En «Un lugar secreto», proyecto todavía en desarrollo, la artista tantea los límites entre la realidad y la irrealidad, entre el sueño y la vigilia, un tiempo de vacilación, una escapada de la vigilancia, permitiendo que aflore un clímax onírico que, por otra parte, siempre estuvo presente en su narrativa. En estos trabajos el cuerpo recostado o sentado permanece inmóvil, adormecido, ajeno a la rosa que florece en su espalda o al ramaje de una planta que lo envuelve. Tan sólo en una de las secuencias la artista de pie toca un nido de mariposas que se despliegan en la siguiente fotografía alrededor de su cuerpo, pero su actitud sigue siendo de extrañamiento, viviendo «ese tiempo de la vacilación entre el soñar y el estar despierto -del que habla Jean-Luc Nancy- es el tiempo más propio de la conciencia que se sabe sin saber lo que se sabe al saber de ese modo». En todo caso los autorretratos de Soledad Córdoba «han ido deslizándose», escribe Fernando Castro Flórez en el catálogo, «desde una desnudez traumática a una ficcionalidad barroca», y en este tránsito su poética se ha desplazado desde lo frágil a una fusión y confusión entre lo natural y lo sobrenatural, que ha producido una mayor dulcificación de su obra.

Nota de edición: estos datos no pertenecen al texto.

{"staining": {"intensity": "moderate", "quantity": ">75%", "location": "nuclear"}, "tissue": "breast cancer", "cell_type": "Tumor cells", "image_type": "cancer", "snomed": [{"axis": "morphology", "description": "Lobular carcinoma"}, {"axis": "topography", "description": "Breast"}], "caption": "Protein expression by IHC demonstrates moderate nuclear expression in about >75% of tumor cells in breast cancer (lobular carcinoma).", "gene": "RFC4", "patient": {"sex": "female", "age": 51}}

Son historias incompletas, fragmentarias, una serie de instantáneas que nos hablan de un cuerpo situado en un escenario artificial en el que irrumpen elementos de la naturaleza con los que se relaciona la protagonista. Nada queda resguardado de la mirada y, sin embargo, no encontramos con una representación de la intimidad, un lugar secreto, una interpretación de lo que ve el durmiente, la ensoñación que se superpone a lo real, el sueño fotografiado.

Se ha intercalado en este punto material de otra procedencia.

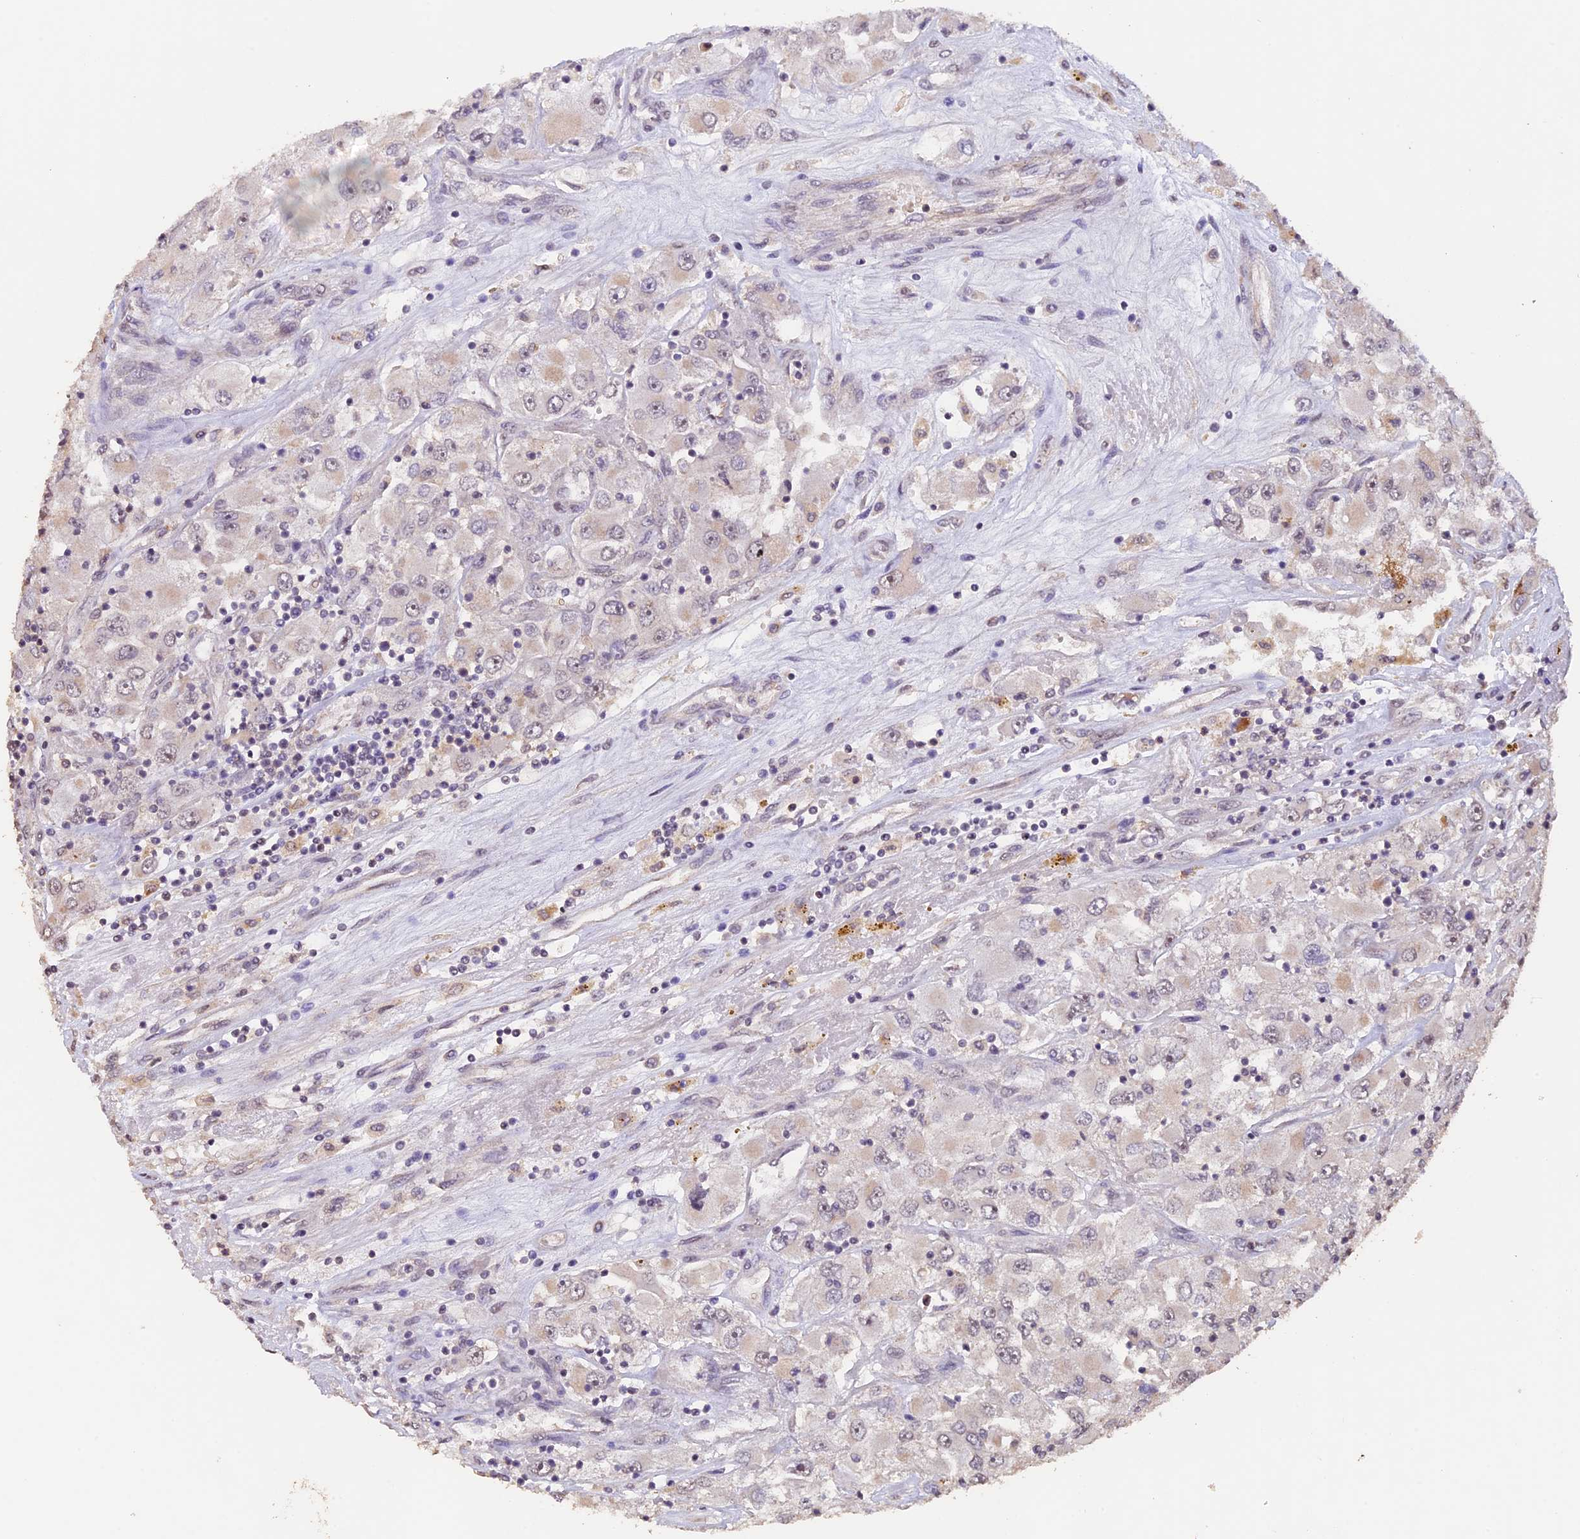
{"staining": {"intensity": "weak", "quantity": "<25%", "location": "cytoplasmic/membranous"}, "tissue": "renal cancer", "cell_type": "Tumor cells", "image_type": "cancer", "snomed": [{"axis": "morphology", "description": "Adenocarcinoma, NOS"}, {"axis": "topography", "description": "Kidney"}], "caption": "Tumor cells show no significant protein positivity in renal cancer (adenocarcinoma).", "gene": "GNB5", "patient": {"sex": "female", "age": 52}}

Sus fotografías se caracterizan por la acertada hibridación de medios expresivos -performativos y escenográficos-, una sobriedad, casi ascética, que ataja cualquier desvío decorativista y el empleo de la secuencia como técnica narrativa que facilita documentar la acción. En la mayoría de sus trabajos el espacio viene definido por un fondo negro sobre el que se materializa el cuerpo de la artista, que mantiene un estatismo de acusadas nostalgias escultóricas, pero marcado carácter lírico. Y Soledad Córdoba consigue con estas imágenes despiertas adormiladas provocar un estremecimiento, esa mezcla entre la emoción y el temblor, que nos conmueve.